Dividends are like Rodney Dangerfield – they get no respect.  One reason is because stock investors are mainly interested in capital appreciation, not income, so they tend to overlook dividend yields.  Another reason is that dividend yields have historically been lower than bond yields, so they’re relatively less attractive to traditional fixed-income investors.  In reality, though, equity income can be a very important source of portfolio return, if the investment strategy is sound.

We believe there are three parts to a sound dividend investment strategy: a growing business, strong free cash flow support, and a culture of dividend growth.

Certain stocks offer high dividend yields, but if their businesses aren’t growing, their dividends aren’t likely to grow either.  Domestic electric utility companies offer one obvious example: the demand growth for electricity may only reach 1% to 2% per year.  We look for companies with mid-high single digit revenue growth rates, because these businesses can support dividend increases in future years.

Income-oriented investors are commonly attracted to high yields, though often times high yields are a fleeting feature.  A very high yield may indicate that the company is stretching cash flow in order to pay the dividend and may have to reduce it in the future.  One measure we use to determine whether a dividend is sustainable is the payout ratio: the percent of a company’s free cash flow (operating cash flow, less capital expenditures) consumed by the dividend.  If a stock offers a high yield, the company might be supporting it by paying out all of (or more than all, for a time) the cash it has generated during the year.  Companies simply cannot continue that pattern of spending beyond their means indefinitely.  For equity income stocks, we generally look for dividends to consume less than 70% of free cash flow.  This allows the company to retain some cash to invest in future growth opportunities.

With taxes on dividends rising, we recently saw numerous companies declare special dividends as a use of excess of cash on the balance sheet.  We’re not against special dividends, but we believe firmly that a management culture which is focused on balancing a significant regular dividend with investing in higher quality projects is better than one which pays out a big dividend only when idle cash is available.
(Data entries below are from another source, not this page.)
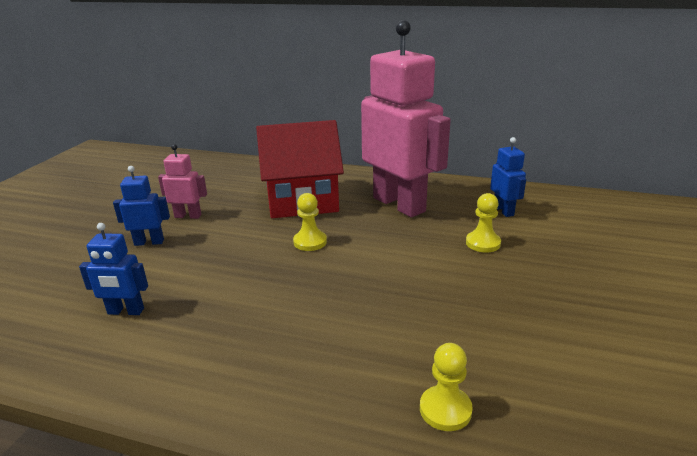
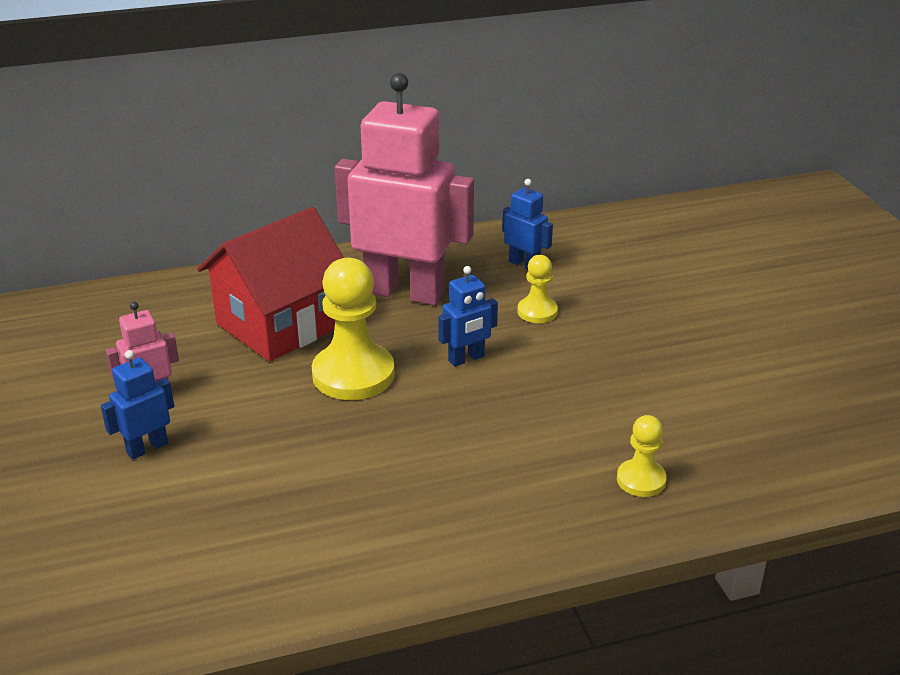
camera: 35 degrees left, 5 degrees up
blue robot [79,223,148,315] -> blue robot moved to [438,266,498,367]
yellow pawn [293,193,327,251] -> yellow pawn [312,258,395,400], size x1.89

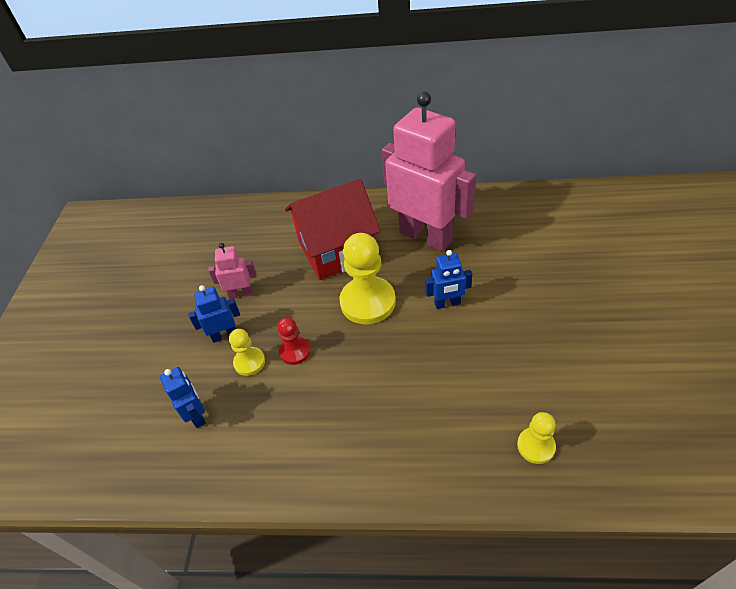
camera: 25 degrees right, 15 degrees up
blue robot [503,179,553,269] -> blue robot moved to [160,367,206,428]
yellow pawn [518,255,558,323] -> yellow pawn moved to [229,329,265,376]
none -> red pawn [277,318,310,365]

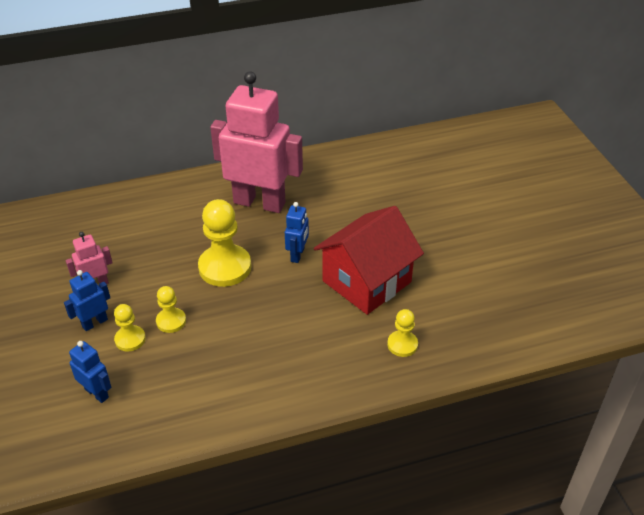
camera: 25 degrees left, 5 degrees down
red pawn [277,318,310,365] -> yellow pawn [156,286,186,333]
red house [285,179,381,280] -> red house moved to [314,206,424,315]
blue robot [426,250,472,309] -> blue robot turned 45 degrees counterclockwise [285,202,309,263]

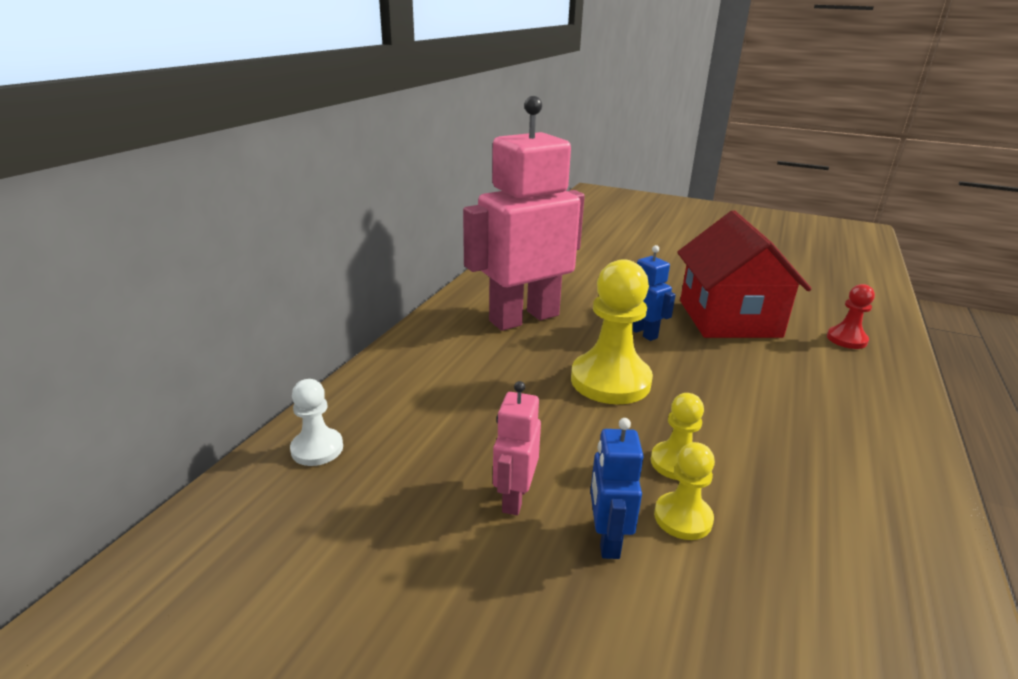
camera: 50 degrees left, 15 degrees down
blue robot [69,341,111,403] -> none
yellow pawn [387,309,418,357] -> red pawn [827,284,875,349]
none -> white pawn [290,379,343,466]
How has this strategy worked?  We recently measured the dividend history of our 10 largest equity income (“dividend plus growth”) holdings against the S&P 500 to see.  Here’s what we found through 12/31/2012:

S & P 500 Peloton Equity Income
Average Yield     2.2%               3.6%
Average Dividend Growth – 5 Years     0.8%              10.0%
Average Dividend Growth – 10 Years     4.9%              11.5%


Far from stretched, we project that our top 10 equity income stocks will payout an average of just 55% of their 2013 free cash flow as dividends, thereby retaining the rest for future growth.  In 2009, when the S&P 500 dividend declined 20%, our largest stocks increased their dividends by an average of 7% – a show of financial stability and strength when markets were in severe turmoil.

There will always be important roles for bonds and cash in portfolios, as well as pure capital appreciation stock investments, and we love when our equity income stocks rise.  But when investors are looking for a growing stream of income – one which maintains their purchasing power over time – we think a sound equity income strategy focused on growing dividends deserves more respect than it typically gets.